Em 1976, o arquiteto e designer gráfico Richard Saul Wurman cunhou o termo “arquitetura da informação”, posteriormente utilizado também para descrever e disciplinar a organização informativa em ambientes complexos compartilhados, como sites e softwares. O norte-americano logo esclareceu que não se tratava de uma tentativa de simplificar esses espaços, o que seria impossível, mas de “tornar o complexo claro” para quem os utiliza (Information Architects, 1997).

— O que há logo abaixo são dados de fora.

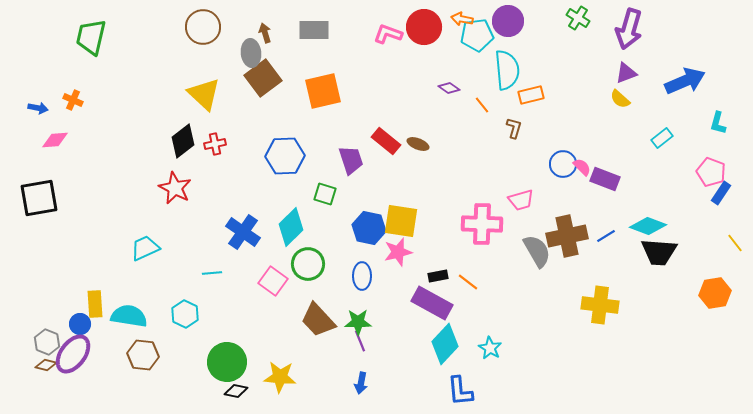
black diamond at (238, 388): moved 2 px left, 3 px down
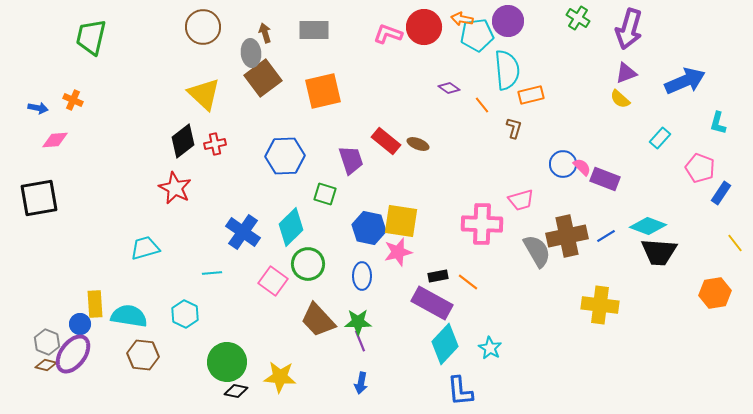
cyan rectangle at (662, 138): moved 2 px left; rotated 10 degrees counterclockwise
pink pentagon at (711, 172): moved 11 px left, 4 px up
cyan trapezoid at (145, 248): rotated 8 degrees clockwise
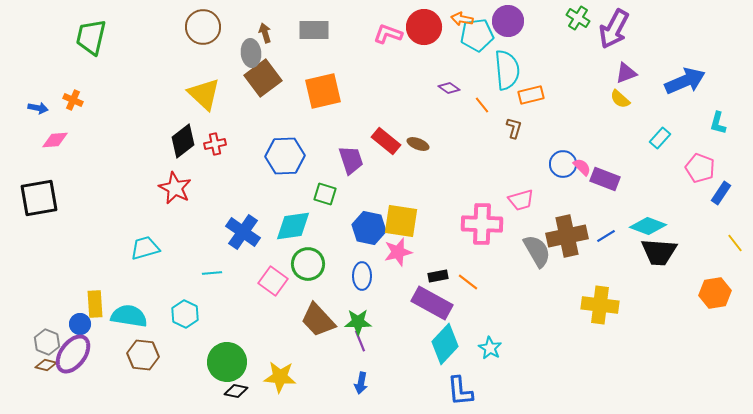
purple arrow at (629, 29): moved 15 px left; rotated 12 degrees clockwise
cyan diamond at (291, 227): moved 2 px right, 1 px up; rotated 36 degrees clockwise
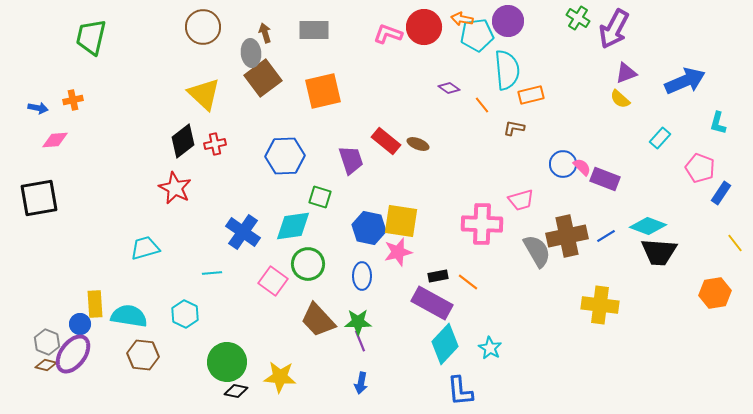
orange cross at (73, 100): rotated 36 degrees counterclockwise
brown L-shape at (514, 128): rotated 95 degrees counterclockwise
green square at (325, 194): moved 5 px left, 3 px down
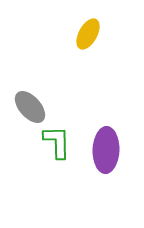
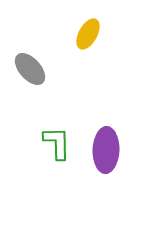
gray ellipse: moved 38 px up
green L-shape: moved 1 px down
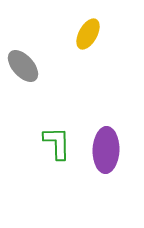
gray ellipse: moved 7 px left, 3 px up
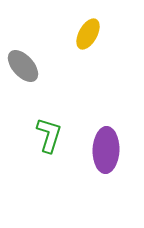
green L-shape: moved 8 px left, 8 px up; rotated 18 degrees clockwise
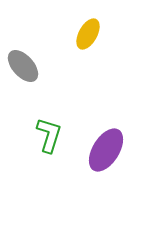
purple ellipse: rotated 30 degrees clockwise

É o que faz o professor na sala de aula virtual ou presencial, se esforça para ser claro ao abordar temas complexos. Não parece razoável que pontos importantes sejam suprimidos da informação transmitida para parecer mais palatável. Fosse assim, já não teríamos mais as dolorosas aulas de geometria e aritmética no currículo escolar dos jovens.

Da mesma forma, para avançar na discussão sobre a reabertura das escolas em meio à pandemia, talvez seja adequado refletir sobre a frase de Wurman e não tentar reduzir um tema tão cheio de especificidades a uma opinião, apenas. Muitos cidadãos e negócios são impactados pelo sistema educacional e merecem ser ouvidos. O poder público tem o dever de considerar todos eles em suas decisões. Faltando apenas dois meses para o encerramento do ano letivo, a motivação se afasta da falácia do prejuízo pedagógico.

Cabe a governantes e gestores de escolas públicas e privadas dar transparência às razões contra e a favor da volta às aulas presenciais. É importante deixar sobre a mesa todas as informações de que dispuserem para que pais, alunos, professores, profissionais de segurança, de limpeza e de administração, além da tia da cantina e do tio da portaria – entre tantos outros trabalhadores envolvidos nesse gigante ecossistema chamado educação – possam deliberar conscientemente sobre a questão.

A própria democracia é uma maneira de tornar clara a complexa convivência entre as pessoas em um mesmo espaço, com o estabelecimento de regras e acordos sociais. É esse regime político que garante as liberdades individuais, como a de expressão e a de zelar pela própria vida. Assim, qualquer pessoa pode comparar escolas a praias e a shoppings, se quiser. Mas, certamente, não deverá ser um tuíte simplificador o detentor do poder de decidir pela saúde alheia.

Ricardo Fotios é jornalista, professor universitário e pesquisador de temáticas relacionadas ao uso de tecnologias no ecossistema da comunicação. É autor de Reportagem Orientada pelo Clique (Appris, 2018) e pesquisador associado ao ESPM MediaLab.